THE FIRST SESSION
First, I learn your story
The first session is primarily about understanding your history—so I can understand what has influenced your system over time. Anything can matter: accidents, orthodontic work, sports history, symptom patterns, surgeries, childbirth, the glasses you wear, dental splints or retainers. Every detail is a piece of the puzzle.
You don’t need to filter yourself or “say it the right way.” There’s nothing you could share that would make me think you’re crazy. My job is to listen carefully, connect the dots, and help you make sense of what your body has been adapting to.
Just as important: this is where we build trust and rapport. We’re starting a working relationship, and you should feel safe, seen, and understood.
Then we move into objective testing
After your history, we move into structured, objective testing. These tests help me understand:
the positions your body prefers
the patterns you default to
how you breathe and manage pressure
how you compensate when you move
I’ll also observe how you walk and how you move through simple tasks—because your strategy shows up in motion, not just in one positio
Assessment is not a one-time event
Even though we do formal testing in the first session, assessment continues throughout our work together. The more time I spend with you, the more I learn how your body/brain/sensory system responds to different inputs—and that helps us refine the plan intelligently, instead of guessing.
What you won’t do in the first session
Most first sessions are not exercise-heavy. The priority is understanding your history, getting clear baseline information through assessment, and setting the direction. If we do any practice in session one, it’s usually minimal and purposeful—just enough to learn something important and guide what comes next.

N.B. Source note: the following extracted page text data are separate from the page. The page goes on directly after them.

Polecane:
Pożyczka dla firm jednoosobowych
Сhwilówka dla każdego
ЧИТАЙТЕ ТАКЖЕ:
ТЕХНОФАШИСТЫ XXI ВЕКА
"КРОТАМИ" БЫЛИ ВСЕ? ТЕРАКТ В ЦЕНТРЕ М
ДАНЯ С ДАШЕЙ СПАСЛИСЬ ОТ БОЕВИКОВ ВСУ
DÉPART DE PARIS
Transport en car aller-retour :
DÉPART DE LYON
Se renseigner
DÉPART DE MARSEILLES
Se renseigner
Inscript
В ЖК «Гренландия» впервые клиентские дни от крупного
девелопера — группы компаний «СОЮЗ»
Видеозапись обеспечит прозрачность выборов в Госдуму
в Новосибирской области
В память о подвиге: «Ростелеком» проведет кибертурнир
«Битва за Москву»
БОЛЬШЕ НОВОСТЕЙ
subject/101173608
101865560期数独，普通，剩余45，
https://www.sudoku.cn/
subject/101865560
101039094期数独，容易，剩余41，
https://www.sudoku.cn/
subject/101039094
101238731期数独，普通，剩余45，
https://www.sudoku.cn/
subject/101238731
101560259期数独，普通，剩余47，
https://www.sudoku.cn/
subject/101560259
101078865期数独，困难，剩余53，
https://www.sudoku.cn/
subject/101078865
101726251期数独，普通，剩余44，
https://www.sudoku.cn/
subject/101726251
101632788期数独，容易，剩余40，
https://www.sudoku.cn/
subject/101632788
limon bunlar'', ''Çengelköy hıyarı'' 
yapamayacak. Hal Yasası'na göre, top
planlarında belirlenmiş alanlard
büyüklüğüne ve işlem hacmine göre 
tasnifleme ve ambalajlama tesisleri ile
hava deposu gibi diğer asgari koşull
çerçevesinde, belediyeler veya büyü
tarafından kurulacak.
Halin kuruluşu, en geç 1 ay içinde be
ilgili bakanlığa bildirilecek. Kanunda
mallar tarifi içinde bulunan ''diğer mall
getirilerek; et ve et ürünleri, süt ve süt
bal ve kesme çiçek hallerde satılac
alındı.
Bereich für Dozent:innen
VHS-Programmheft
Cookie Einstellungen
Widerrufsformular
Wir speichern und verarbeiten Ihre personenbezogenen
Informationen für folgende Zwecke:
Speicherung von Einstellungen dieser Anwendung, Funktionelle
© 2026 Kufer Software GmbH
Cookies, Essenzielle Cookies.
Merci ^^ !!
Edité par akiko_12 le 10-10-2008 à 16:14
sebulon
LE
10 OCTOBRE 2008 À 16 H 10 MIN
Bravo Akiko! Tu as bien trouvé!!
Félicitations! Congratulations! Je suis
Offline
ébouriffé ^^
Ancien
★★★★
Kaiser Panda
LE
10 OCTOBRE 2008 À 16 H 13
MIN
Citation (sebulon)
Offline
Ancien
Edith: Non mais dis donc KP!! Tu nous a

What you’ll leave with after the first session
Before you leave, you’ll have clarity on three things:
What I’m seeing in your system right now (your baseline pattern and strategy)
What seems most influential (the “big rocks” we’ll prioritize first)
What the next step is (a clear, realistic direction—without pretending we can predict everything on day one)
In most cases, you’ll also leave with a small, focused set of practices (not a long exercise list). The goal is to start gathering real information: how your system responds, what changes, and what holds—so we can build intelligently from there.
AFTER THE FIRST SESSION:
WHAT CONTINUED WORK LOOKS LIKE
Ongoing work is a structured, iterative process. We’ll keep assessing as we go—because your body/brain/sensory system will reveal more over time, especially as it starts to have better options.
A typical rhythm looks like this:
Re-check key markers (to see what’s changed since last time)
Refine the inputs (based on your response, not a rigid plan)
Progress what matters (so changes translate into daily life and the activities you care about)
Build independence (you understand the “why,” and you can support yourself between sessions)
Progress is often meaningful early on, but it’s rarely perfectly linear. The plan evolves with what your body shows us.
In some cases we may need to involve my interdisciplinary team (I work closely with a dentist, optometrist and myofunctional therapist). Some clients do not need any of these, some need just one of these integrations, some will need multiple. In such cases I will be your case manager and will guide the interdisciplinary collaboration together with my team. Postural Restoration will always be step 1, and we need to work through some foundations before potentially considering any form of integration.
WHAT TO BRING TO YOUR FIRST VISIT
Wear comfortable clothes you can move and breathe in.
Bring the shoes (and orthotics if applicable) that you wear most frequently during the day as well as shoes you wear for activity.
Bring any glasses/contacts that you wear.
Bring any dental appliances/retainer that you either currently wear or have worn in the past (if applicable).